■ TEXT SECTION
-- Opening Marker --

PURPOSE. To assess the ability of circulating tumor DNA (ctDNA)-based testing to identify patients with HER2 (encoded by ERBB2)-positive gastric/gastroesophageal adenocarcinoma (GEA) who progressed on or after trastuzumab-containing treatments were treated with combination therapy of antiHER2 and anti-PD-1 agents. METHODS. ctDNA analysis was performed retrospectively using plasma samples collected at study entry from 86 patients participating in the phase 1/2 CPMGAH22-05 study (NCT02689284). RESULTS. Objective response rate (ORR) was significantly higher in evaluable ERBB2 amplification-positive vs - negative patients based on ctDNA analysis at study entry (37% vs 6%, respectively; P = .00094). ORR was 23% across all patients who were evaluable for response. ERBB2 amplification was detected at study entry in 57% of patients (all HER2 positive at diagnosis), and detection was higher (88%) when HER2 status was determined by immunohistochemistry fewer than 6 months before study entry. ctDNA was detected in 98% (84/86) of patients tested at study entry. Codetected ERBB2-activating mutations were not associated with response. CONCLUSIONS. Current ERBB2 status may be more effective than archival status at predicting clinical benefit from margetuximab plus pembrolizumab therapy. ctDNA testing for ERBB2 status prior to treatment will spare patients from repeat tissue biopsies, which may be reserved for reflex testing when ctDNA is not detected.

-- Closing Marker --

■ INFORMATION
-- Opening Marker --

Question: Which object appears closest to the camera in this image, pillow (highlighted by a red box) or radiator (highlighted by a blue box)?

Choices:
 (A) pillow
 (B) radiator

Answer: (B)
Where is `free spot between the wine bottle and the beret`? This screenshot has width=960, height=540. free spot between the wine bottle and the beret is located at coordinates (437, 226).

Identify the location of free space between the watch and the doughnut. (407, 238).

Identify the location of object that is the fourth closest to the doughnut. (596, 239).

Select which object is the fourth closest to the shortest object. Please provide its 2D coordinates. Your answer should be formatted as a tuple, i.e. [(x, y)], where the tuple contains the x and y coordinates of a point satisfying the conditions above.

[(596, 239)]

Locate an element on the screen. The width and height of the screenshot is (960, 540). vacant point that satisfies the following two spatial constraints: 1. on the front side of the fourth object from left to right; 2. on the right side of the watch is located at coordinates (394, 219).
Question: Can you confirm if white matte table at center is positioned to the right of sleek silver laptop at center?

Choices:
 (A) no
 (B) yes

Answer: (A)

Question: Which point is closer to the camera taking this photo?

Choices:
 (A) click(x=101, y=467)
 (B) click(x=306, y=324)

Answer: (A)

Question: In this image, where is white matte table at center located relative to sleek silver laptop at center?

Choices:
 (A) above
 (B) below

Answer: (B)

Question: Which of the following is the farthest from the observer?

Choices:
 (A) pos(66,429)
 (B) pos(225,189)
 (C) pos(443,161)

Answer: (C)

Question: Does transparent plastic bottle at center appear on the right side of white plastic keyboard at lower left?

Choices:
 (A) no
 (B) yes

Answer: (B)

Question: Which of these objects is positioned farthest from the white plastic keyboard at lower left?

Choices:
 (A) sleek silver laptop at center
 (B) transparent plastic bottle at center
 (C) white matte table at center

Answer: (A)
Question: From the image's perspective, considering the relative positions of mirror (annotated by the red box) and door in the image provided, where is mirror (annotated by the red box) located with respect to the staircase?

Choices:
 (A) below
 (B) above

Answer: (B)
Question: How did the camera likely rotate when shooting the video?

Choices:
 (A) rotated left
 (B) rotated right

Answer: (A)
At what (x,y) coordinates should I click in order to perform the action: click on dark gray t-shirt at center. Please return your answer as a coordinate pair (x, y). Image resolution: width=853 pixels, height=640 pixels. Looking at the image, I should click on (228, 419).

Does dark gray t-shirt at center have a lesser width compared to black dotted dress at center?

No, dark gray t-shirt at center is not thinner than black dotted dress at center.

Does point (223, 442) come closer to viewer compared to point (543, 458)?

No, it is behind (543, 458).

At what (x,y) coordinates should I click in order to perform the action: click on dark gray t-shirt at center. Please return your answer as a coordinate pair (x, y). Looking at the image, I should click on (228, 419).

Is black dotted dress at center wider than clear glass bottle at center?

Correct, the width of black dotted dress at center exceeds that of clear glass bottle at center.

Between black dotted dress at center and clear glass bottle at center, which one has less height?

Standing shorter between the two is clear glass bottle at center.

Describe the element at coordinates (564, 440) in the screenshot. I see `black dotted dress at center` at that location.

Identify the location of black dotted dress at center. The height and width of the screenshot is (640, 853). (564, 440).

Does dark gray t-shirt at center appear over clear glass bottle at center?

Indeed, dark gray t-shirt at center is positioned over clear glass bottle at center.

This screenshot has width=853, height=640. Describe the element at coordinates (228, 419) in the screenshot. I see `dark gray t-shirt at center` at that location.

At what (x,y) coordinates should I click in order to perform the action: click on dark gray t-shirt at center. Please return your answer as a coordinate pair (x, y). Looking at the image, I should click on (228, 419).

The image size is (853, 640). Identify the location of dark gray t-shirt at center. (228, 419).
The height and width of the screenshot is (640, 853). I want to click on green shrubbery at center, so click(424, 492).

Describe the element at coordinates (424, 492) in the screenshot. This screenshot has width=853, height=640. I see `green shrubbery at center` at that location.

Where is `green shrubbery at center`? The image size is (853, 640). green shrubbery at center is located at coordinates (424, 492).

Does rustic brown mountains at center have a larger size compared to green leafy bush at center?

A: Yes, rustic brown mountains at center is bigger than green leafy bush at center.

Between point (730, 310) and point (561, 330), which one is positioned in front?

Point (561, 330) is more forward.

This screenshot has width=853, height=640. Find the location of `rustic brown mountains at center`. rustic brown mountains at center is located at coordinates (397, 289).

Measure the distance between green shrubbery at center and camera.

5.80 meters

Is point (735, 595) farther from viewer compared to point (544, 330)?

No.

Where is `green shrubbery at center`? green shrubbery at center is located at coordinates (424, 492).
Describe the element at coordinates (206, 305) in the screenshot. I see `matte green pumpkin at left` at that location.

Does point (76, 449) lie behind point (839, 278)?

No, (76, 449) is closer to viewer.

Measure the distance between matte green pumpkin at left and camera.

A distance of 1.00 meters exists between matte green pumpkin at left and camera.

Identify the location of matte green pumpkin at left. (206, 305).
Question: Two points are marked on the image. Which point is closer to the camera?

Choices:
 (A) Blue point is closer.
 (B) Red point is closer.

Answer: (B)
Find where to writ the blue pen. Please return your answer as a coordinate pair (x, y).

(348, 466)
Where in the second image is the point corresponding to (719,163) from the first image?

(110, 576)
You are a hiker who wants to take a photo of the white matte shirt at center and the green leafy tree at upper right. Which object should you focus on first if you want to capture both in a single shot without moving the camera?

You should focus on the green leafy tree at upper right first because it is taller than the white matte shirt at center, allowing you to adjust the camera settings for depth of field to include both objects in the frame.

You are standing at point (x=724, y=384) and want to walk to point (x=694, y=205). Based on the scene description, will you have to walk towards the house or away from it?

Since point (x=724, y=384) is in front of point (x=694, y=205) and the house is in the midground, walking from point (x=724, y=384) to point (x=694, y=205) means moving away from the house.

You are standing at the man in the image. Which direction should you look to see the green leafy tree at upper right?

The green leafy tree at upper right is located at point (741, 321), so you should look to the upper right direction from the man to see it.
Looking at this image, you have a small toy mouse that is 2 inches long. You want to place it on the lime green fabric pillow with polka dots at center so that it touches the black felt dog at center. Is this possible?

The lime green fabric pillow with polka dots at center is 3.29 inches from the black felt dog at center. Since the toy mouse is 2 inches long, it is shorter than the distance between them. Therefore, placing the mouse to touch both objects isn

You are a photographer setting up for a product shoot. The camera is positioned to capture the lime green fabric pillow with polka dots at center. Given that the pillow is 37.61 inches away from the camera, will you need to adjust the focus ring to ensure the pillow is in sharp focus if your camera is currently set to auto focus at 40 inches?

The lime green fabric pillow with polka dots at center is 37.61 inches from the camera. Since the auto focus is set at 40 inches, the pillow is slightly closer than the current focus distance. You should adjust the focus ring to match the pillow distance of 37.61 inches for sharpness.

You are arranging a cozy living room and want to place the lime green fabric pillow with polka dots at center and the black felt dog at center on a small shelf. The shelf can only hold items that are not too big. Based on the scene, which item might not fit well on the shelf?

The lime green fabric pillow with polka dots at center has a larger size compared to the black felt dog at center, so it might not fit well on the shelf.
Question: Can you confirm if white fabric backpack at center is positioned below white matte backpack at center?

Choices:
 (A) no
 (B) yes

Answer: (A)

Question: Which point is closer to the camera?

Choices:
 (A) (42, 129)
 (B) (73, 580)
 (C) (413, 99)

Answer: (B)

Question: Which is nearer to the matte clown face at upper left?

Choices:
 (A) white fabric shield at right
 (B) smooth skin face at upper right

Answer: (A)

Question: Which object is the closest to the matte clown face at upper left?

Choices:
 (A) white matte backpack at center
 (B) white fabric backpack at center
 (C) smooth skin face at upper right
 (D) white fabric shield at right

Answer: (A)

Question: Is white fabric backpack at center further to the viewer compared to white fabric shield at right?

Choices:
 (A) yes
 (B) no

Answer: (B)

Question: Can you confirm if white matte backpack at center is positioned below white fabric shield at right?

-- Closing Marker --

■ TASK DESCRIPTION
Please state the percentage of patients tested at study entry in whom the ctDNA study text reports detecting ctDNA. These lines come from a different source.

■ WRITTEN ANSWER
98% (84 of 86 patients)